EXERCÍCIO BREVE 1:
Por favor, reproduza a listagem tal como está, desde o seu início até a linha que contém "For every layout", incluindo as duas pontas. Deixe as imagens fora da resposta.

TEXTO DO DOCUMENTO:
____________________

Pois bem: a, ser aprovada a proposta em discussão, a posição legal do governador, quer no campo legislativo, quer no executivo, não será fortalecida em detrimento dos conselhos legislativo e de governo, e ela virá a ser a mesma de agora, pois ele será também obrigado a ouvir aqueles dois órgãos, correspondentes aos actuais conselhos de governo e secção permanente, o não poderá tomar qualquer resolução contra o seu voto, pois isso pertencerá ao Ministro.
Mas - e é aqui que há uma mudança radical, toda a favor da população local-, o dito conselho, pela sua composição, passa a ter uma feição inteiramente diferente da actual. É que doravante todos os seus vogais passarão a ser eleitos pela população.
Assim, o Governo pretende dar uma amplíssima representação aos interesses locais, a qual vai até ao extremo de compor o órgão mais representativo da Administração, no aspecto legislativo, só com elementos escolhidos pela população.
Comparando isto que se dá com aquilo que na Índia se pediu quando foi ouvida, e que se limitava a uma simples maioria de vogais eleitos, é-se obrigado a concordar que nestes dois aspectos - serviços burocráticos e composição do Conselho Legislativo - a Índia não tem razão. Os seus filhos terão o domínio absoluto de um e outro. Mas pode-se alegar que certas atribuições que presentemente são dos governadores ou dos seus conselhos passarão para o Poder Central, restringindo-se assim a competência da administração local.

____________________

(Listagens de regiões anotadas)
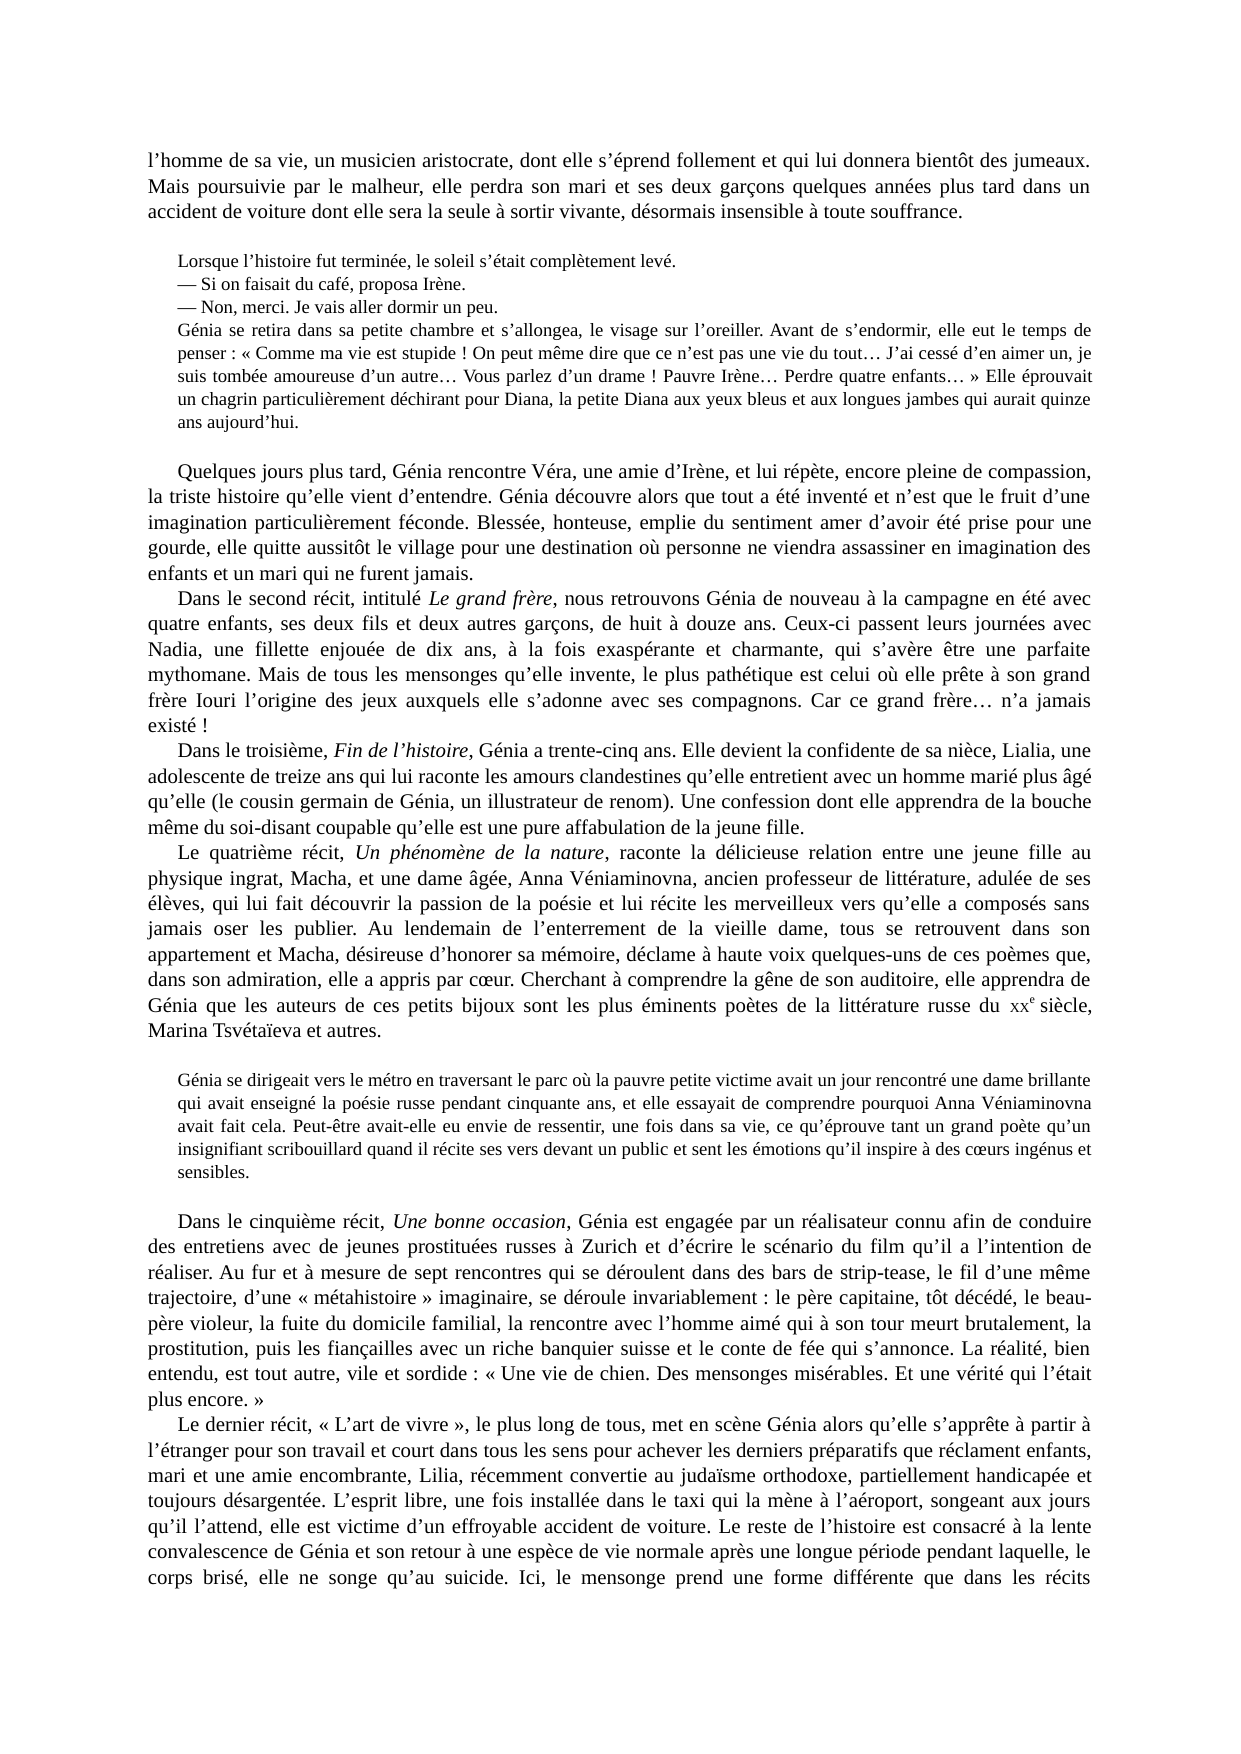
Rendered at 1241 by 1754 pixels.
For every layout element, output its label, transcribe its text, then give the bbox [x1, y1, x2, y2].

text Le dernier récit, « L’art de vivre », le plus long de tous, met en scène Génia alors qu’elle s’apprête à partir à l’étranger pour son travail et court dans tous les sens pour achever les derniers préparatifs que réclament enfants, mari et une amie encombrante, Lilia, récemment convertie au judaïsme orthodoxe, partiellement handicapée et toujours désargentée. L’esprit libre, une fois installée dans le taxi qui la mène à l’aéroport, songeant aux jours qu’il l’attend, elle est victime d’un effroyable accident de voiture. Le reste de l’histoire est consacré à la lente convalescence de Génia et son retour à une espèce de vie normale après une longue période pendant laquelle, le corps brisé, elle ne songe qu’au suicide. Ici, le mensonge prend une forme différente que dans les récits [148, 1411, 1093, 1589]
text Génia se retira dans sa petite chambre et s’allongea, le visage sur l’oreiller. Avant de s’endormir, elle eut le temps de penser : « Comme ma vie est stupide ! On peut même dire que ce n’est pas une vie du tout… J’ai cessé d’en aimer un, je suis tombée amoureuse d’un autre… Vous parlez d’un drame ! Pauvre Irène… Perdre quatre enfants… » Elle éprouvait un chagrin particulièrement déchirant pour Diana, la petite Diana aux yeux bleus et aux longues jambes qui aurait quinze ans aujourd’hui. [177, 318, 1093, 433]
text Quelques jours plus tard, Génia rencontre Véra, une amie d’Irène, et lui répète, encore pleine de compassion, la triste histoire qu’elle vient d’entendre. Génia découvre alors que tout a été inventé et n’est que le fruit d’une imagination particulièrement féconde. Blessée, honteuse, emplie du sentiment amer d’avoir été prise pour une gourde, elle quitte aussitôt le village pour une destination où personne ne viendra assassiner en imagination des enfants et un mari qui ne furent jamais. [148, 458, 1093, 585]
text Le quatrième récit, Un phénomène de la nature, raconte la délicieuse relation entre une jeune fille au physique ingrat, Macha, et une dame âgée, Anna Véniaminovna, ancien professeur de littérature, adulée de ses élèves, qui lui fait découvrir la passion de la poésie et lui récite les merveilleux vers qu’elle a composés sans jamais oser les publier. Au lendemain de l’enterrement de la vieille dame, tous se retrouvent dans son appartement et Macha, désireuse d’honorer sa mémoire, déclame à haute voix quelques-uns de ces poèmes que, dans son admiration, elle a appris par cœur. Cherchant à comprendre la gêne de son auditoire, elle apprendra de Génia que les auteurs de ces petits bijoux sont les plus éminents poètes de la littérature russe du xxe siècle, Marina Tsvétaïeva et autres. [148, 839, 1093, 1043]
text Lorsque l’histoire fut terminée, le soleil s’était complètement levé. [177, 249, 1093, 272]
text l’homme de sa vie, un musicien aristocrate, dont elle s’éprend follement et qui lui donnera bientôt des jumeaux. Mais poursuivie par le malheur, elle perdra son mari et ses deux garçons quelques années plus tard dans un accident de voiture dont elle sera la seule à sortir vivante, désormais insensible à toute souffrance. [148, 148, 1093, 224]
text Dans le cinquième récit, Une bonne occasion, Génia est engagée par un réalisateur connu afin de conduire des entretiens avec de jeunes prostituées russes à Zurich et d’écrire le scénario du film qu’il a l’intention de réaliser. Au fur et à mesure de sept rencontres qui se déroulent dans des bars de strip-tease, le fil d’une même trajectoire, d’une « métahistoire » imaginaire, se déroule invariablement : le père capitaine, tôt décédé, le beau-père violeur, la fuite du domicile familial, la rencontre avec l’homme aimé qui à son tour meurt brutalement, la prostitution, puis les fiançailles avec un riche banquier suisse et le conte de fée qui s’annonce. La réalité, bien entendu, est tout autre, vile et sordide : « Une vie de chien. Des mensonges misérables. Et une vérité qui l’était plus encore. » [148, 1208, 1093, 1411]
text — Non, merci. Je vais aller dormir un peu. [177, 295, 1093, 318]
text — Si on faisait du café, proposa Irène. [177, 272, 1093, 295]
text Dans le second récit, intitulé Le grand frère, nous retrouvons Génia de nouveau à la campagne en été avec quatre enfants, ses deux fils et deux autres garçons, de huit à douze ans. Ceux-ci passent leurs journées avec Nadia, une fillette enjouée de dix ans, à la fois exaspérante et charmante, qui s’avère être une parfaite mythomane. Mais de tous les mensonges qu’elle invente, le plus pathétique est celui où elle prête à son grand frère Iouri l’origine des jeux auxquels elle s’adonne avec ses compagnons. Car ce grand frère… n’a jamais existé ! [148, 585, 1093, 738]
text Génia se dirigeait vers le métro en traversant le parc où la pauvre petite victime avait un jour rencontré une dame brillante qui avait enseigné la poésie russe pendant cinquante ans, et elle essayait de comprendre pourquoi Anna Véniaminovna avait fait cela. Peut-être avait-elle eu envie de ressentir, une fois dans sa vie, ce qu’éprouve tant un grand poète qu’un insignifiant scribouillard quand il récite ses vers devant un public et sent les émotions qu’il inspire à des cœurs ingénus et sensibles. [177, 1068, 1093, 1183]
text Dans le troisième, Fin de l’histoire, Génia a trente-cinq ans. Elle devient la confidente de sa nièce, Lialia, une adolescente de treize ans qui lui raconte les amours clandestines qu’elle entretient avec un homme marié plus âgé qu’elle (le cousin germain de Génia, un illustrateur de renom). Une confession dont elle apprendra de la bouche même du soi-disant coupable qu’elle est une pure affabulation de la jeune fille. [148, 738, 1093, 839]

____________________

EXERCÍCIO BREVE 2:
Dê seguimento ao texto sobre o governador e o Conselho Legislativo da Índia a partir do ponto em que ele termina.

RESPOSTA ESCRITA 1:
Rendered at 1241 by 1754 pixels.
For every layout element, output its label, transcribe its text, then give the bbox [x1, y1, x2, y2].

RESPOSTA ESCRITA 2:
É isso certo no que se refere a algumas delas, mas tal é imposto pela necessidade de coordenação militar, económica e administrativa entre as várias parcelas da Nação, como nos casos da defesa, da montagem de indústrias e da ampliação a certos serviços ultramarinos do critério da integração nos metropolitanos, e isso em continuação da experiência já em curso em certos departamentos. Nisso não se poderá transigir. Em compensação, há, porém, certos aspectos importantes de governo em que a administração local passa a ter maior liberdade de movimentos, como, por exemplo, na confecção dos orçamentos, em que doravante o Ministro se limitará a verificar as condições de equilíbrio e a definir a orientação a seguir para o cálculo das receitas ou a fixação das despesas em vista dos planos de obras ou de fomento e das providências legislativas da sua competência; como no caso da possibilidade de o Ministro dar delegação permanente aos governos locais para regularem tudo quanto respeite aos quadros dos serviços, etc.
Quanto fica dito, e que se pode traduzir na síntese do exclusivismo da composição dos conselhos legislativos por vogais eleitos e da manutenção mais ou menos aproximada das suas atribuições actuais, permite-nos concluir que a afirmação do Deputado da Índia Monsenhor Castilho de que aquele Estado não ficará contente não deixa de causar certa estranheza, porquanto num aspecto, e é o principal, o Governo vai além do que ali se pedia e, no outro, mantém-se mais ou menos a situação actual.
Se a Índia realmente não ficar contente com a iniciativa governamental, ela não terá razão, tanto mais que tal iniciativa, no capítulo da composição dos conselhos, teve contra si o voto unânime dos vogais da Comissão do Ultramar, que nela discutiram o assunto, e que na própria Câmara Corporativa, apesar de o parecer a tal não se referir, a aprovação dada à medida em causa o foi com sérias apreensões por parte da quase totalidade dos seus signatários - o próprio Sr. Cónego Castilho declarou durante a discussão não lhe repugnar o princípio actual da composição mista, desde que os vogais eleitos fossem em maioria.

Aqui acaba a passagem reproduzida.